A principal autoridade militar da Austrália, o general Angus Campbell, admitiu nesta quinta-feira (19) a existência de provas críveis de que as forças especiais do país "mataram ilegalmente" pelo menos 39 civis afegãos e não combatentes, após a publicação de uma longa investigação.

"Ao povo afegão, em nome da Força de Defesa Australiana, eu sinceramente e sem reservas peço desculpas por quaisquer atos repreensíveis por parte dos soldados australianos", declarou o general Campbell.

"Algumas patrulhas ignoraram a lei, regras foram quebradas, histórias foram inventadas, mentiras foram contadas e prisioneiros foram mortos", acrescentou a principal autoridade do exército australiano.

Os 25 membros das forças especiais acusados de infringir as regras em 23 incidentes "contaminaram" seu regimento, as forças armadas e a Austrália, acrescentou o general, recomendando a abertura de um julgamento de crimes de guerra.

"Este vergonhoso balanço inclui supostos casos em que novos membros da patrulha foram forçados a atirar em um prisioneiro para cometer seu primeiro assassinato, em uma prática horrível conhecida como "sangramento"", revelou Campbell.

O general pediu a revogação de algumas medalhas concedidas às forças de operações especiais que serviram no Afeganistão entre 2007 e 2013.

Após os ataques de 11 de setembro de 2001 nos Estados Unidos, mais de 26.000 soldados australianos foram enviados ao Afeganistão para lutar ao lado dos Estados Unidos e das forças aliadas contra o Talibã, a Al-Qaeda e outros grupos islâmicos.

As tropas de combate australianas deixaram o país em 2013, mas desde então vieram à tona uma série de relatos, às vezes brutais, sobre a conduta de unidades de forças especiais de elite.

A imprensa australiana fez eco a várias acusações muito graves contra os militares australianos, como o caso de um homem que foi morto para abrir espaço em um helicóptero ou o de um menino de seis anos assassinado durante uma busca em uma residência.

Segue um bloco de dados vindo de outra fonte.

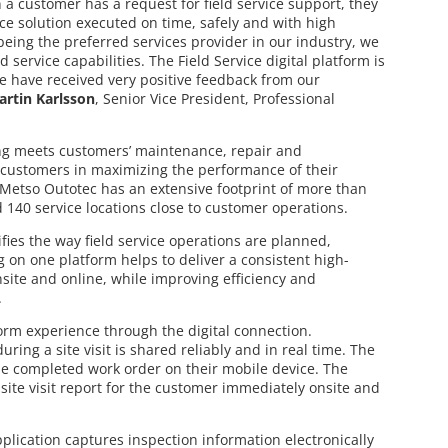
 customer has a request for field service support, they
vice solution executed on time, safely and with high
being the preferred services provider in our industry, we
 service capabilities. The Field Service digital platform is
 have received very positive feedback from our
artin Karlsson
, Senior Vice President, Professional
ing meets customers’ maintenance, repair and
customers in maximizing the performance of their
 Metso Outotec has an extensive footprint of more than
d 140 service locations close to customer operations.
fies the way field service operations are planned,
on one platform helps to deliver a consistent high-
nsite and online, while improving efficiency and
.
form experience through the digital connection.
ring a site visit is shared reliably and in real time. The
e completed work order on their mobile device. The
site visit report for the customer immediately onsite and
application captures inspection information electronically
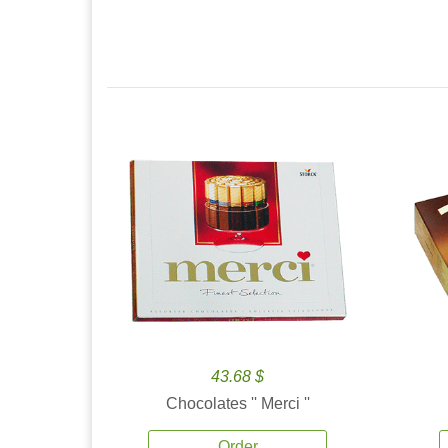
43.68 $
Chocolates '' Merci ''
Order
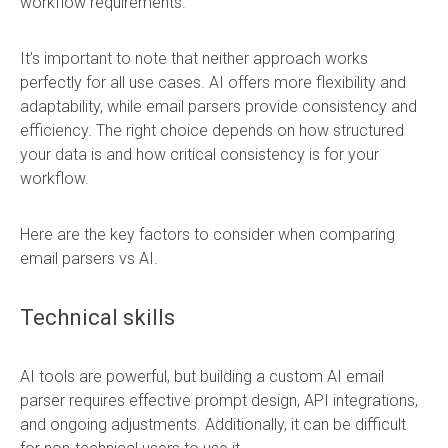
workflow requirements.
It’s important to note that neither approach works
perfectly for all use cases. AI offers more flexibility and
adaptability, while email parsers provide consistency and
efficiency. The right choice depends on how structured
your data is and how critical consistency is for your
workflow.
Here are the key factors to consider when comparing
email parsers vs AI.
Technical skills
AI tools are powerful, but building a custom AI email
parser requires effective prompt design, API integrations,
and ongoing adjustments. Additionally, it can be difficult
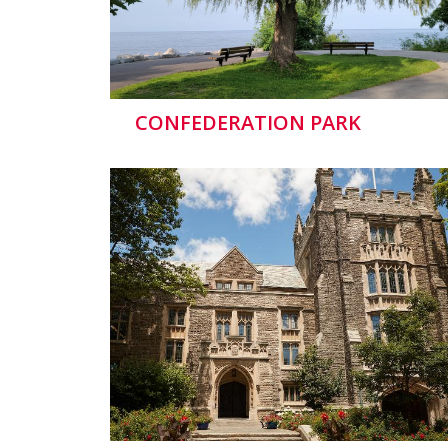
CONFEDERATION PARK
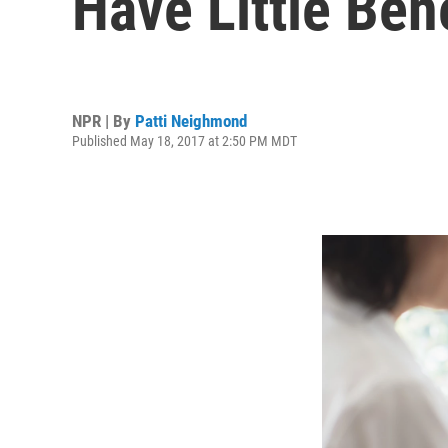
Have Little Bene
NPR | By
Patti Neighmond
Published May 18, 2017 at 2:50 PM MDT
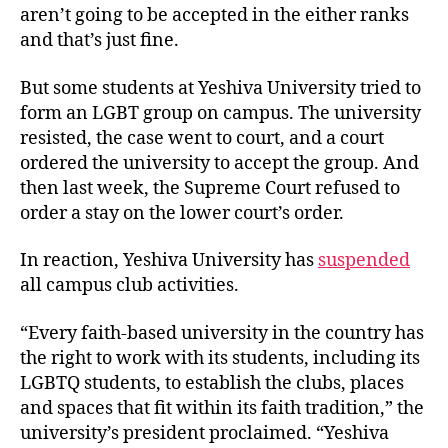
aren’t going to be accepted in the either ranks
and that’s just fine.
But some students at Yeshiva University tried to
form an LGBT group on campus. The university
resisted, the case went to court, and a court
ordered the university to accept the group. And
then last week, the Supreme Court refused to
order a stay on the lower court’s order.
In reaction, Yeshiva University has
suspended
all campus club activities.
“Every faith-based university in the country has
the right to work with its students, including its
LGBTQ students, to establish the clubs, places
and spaces that fit within its faith tradition,” the
university’s president proclaimed. “Yeshiva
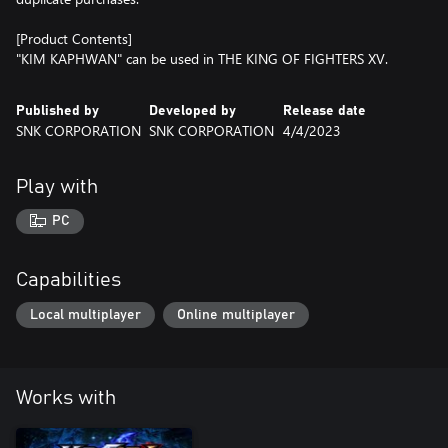
[Product Contents]
"KIM KAPHWAN" can be used in THE KING OF FIGHTERS XV.
Published by
Developed by
Release date
SNK CORPORATION
SNK CORPORATION
4/4/2023
Play with
PC
Capabilities
Local multiplayer
Online multiplayer
Works with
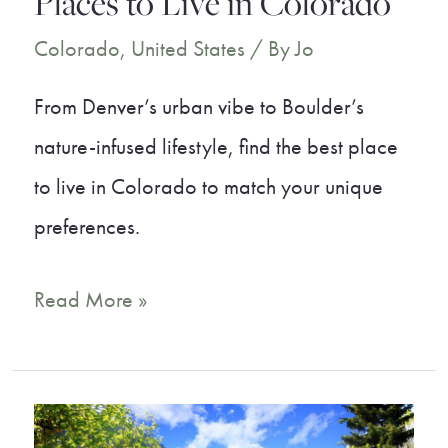
Places to Live in Colorado
Colorado
,
United States
/ By
Jo
From Denver’s urban vibe to Boulder’s
nature-infused lifestyle, find the best place
to live in Colorado to match your unique
preferences.
A
Read More »
Local’s
Guide
to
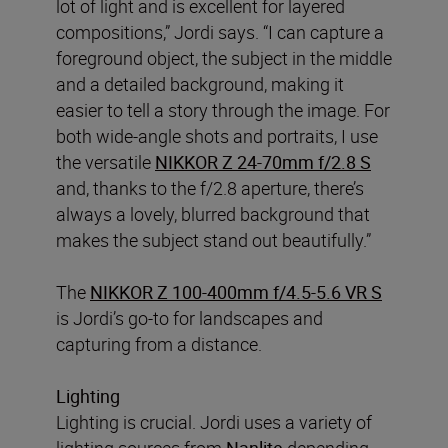
lot of light and is excellent for layered
compositions,” Jordi says. “I can capture a
foreground object, the subject in the middle
and a detailed background, making it
easier to tell a story through the image. For
both wide-angle shots and portraits, I use
the versatile
NIKKOR Z 24-70mm f/2.8 S
and, thanks to the f/2.8 aperture, there’s
always a lovely, blurred background that
makes the subject stand out beautifully.”
The
NIKKOR Z 100-400mm f/4.5-5.6 VR S
is Jordi’s go-to for landscapes and
capturing from a distance.
Lighting
Lighting is crucial. Jordi uses a variety of
lighting sources from
Nanlite
depending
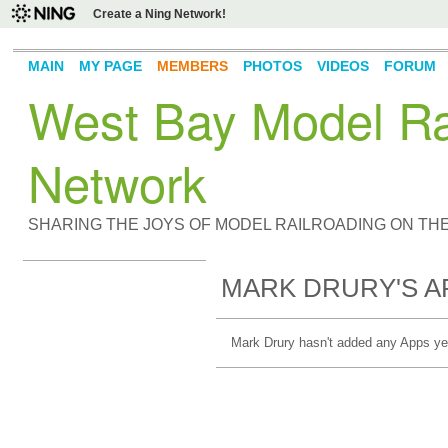
Create a Ning Network!
MAIN
MY PAGE
MEMBERS
PHOTOS
VIDEOS
FORUM
West Bay Model Rai
Network
SHARING THE JOYS OF MODEL RAILROADING ON TH
MARK DRURY'S A
Mark Drury hasn't added any Apps ye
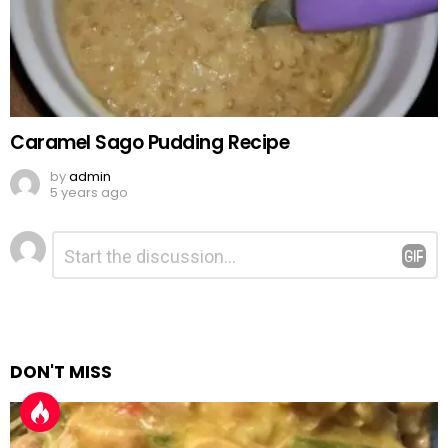
Caramel Sago Pudding Recipe
by
admin
5 years ago
Leave
Comment
*
a
Reply
DON'T MISS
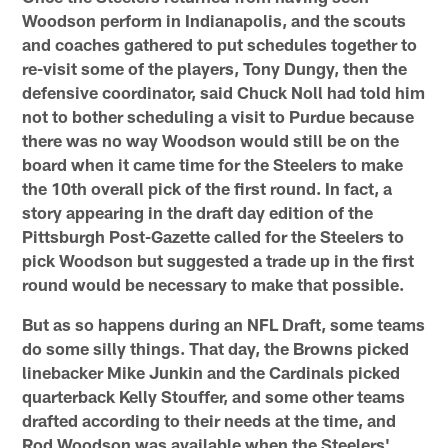
Woodson perform in Indianapolis, and the scouts
and coaches gathered to put schedules together to
re-visit some of the players, Tony Dungy, then the
defensive coordinator, said Chuck Noll had told him
not to bother scheduling a visit to Purdue because
there was no way Woodson would still be on the
board when it came time for the Steelers to make
the 10th overall pick of the first round. In fact, a
story appearing in the draft day edition of the
Pittsburgh Post-Gazette called for the Steelers to
pick Woodson but suggested a trade up in the first
round would be necessary to make that possible.
But as so happens during an NFL Draft, some teams
do some silly things. That day, the Browns picked
linebacker Mike Junkin and the Cardinals picked
quarterback Kelly Stouffer, and some other teams
drafted according to their needs at the time, and
Rod Woodson was available when the Steelers'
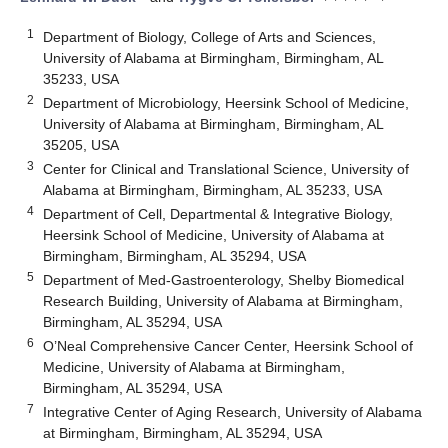
1
Department of Biology, College of Arts and Sciences,
University of Alabama at Birmingham, Birmingham, AL
35233, USA
2
Department of Microbiology, Heersink School of Medicine,
University of Alabama at Birmingham, Birmingham, AL
35205, USA
3
Center for Clinical and Translational Science, University of
Alabama at Birmingham, Birmingham, AL 35233, USA
4
Department of Cell, Departmental & Integrative Biology,
Heersink School of Medicine, University of Alabama at
Birmingham, Birmingham, AL 35294, USA
5
Department of Med-Gastroenterology, Shelby Biomedical
Research Building, University of Alabama at Birmingham,
Birmingham, AL 35294, USA
6
O’Neal Comprehensive Cancer Center, Heersink School of
Medicine, University of Alabama at Birmingham,
Birmingham, AL 35294, USA
7
Integrative Center of Aging Research, University of Alabama
at Birmingham, Birmingham, AL 35294, USA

O caso foi a público em 2017, quando a emissora ABC divulgou os "Arquivos Afegãos", uma série de investigações nas quais as forças australianas foram acusadas de terem matado homens e crianças desarmados no Afeganistão.

Em resposta, a polícia abriu uma investigação contra dois jornalistas desse canal, Daniel Oakes e Sam Clark, suspeitos de estarem na posse de arquivos confidenciais. A sede da rede em Sydney foi invadida no ano passado, mas o caso acabou sendo arquivado.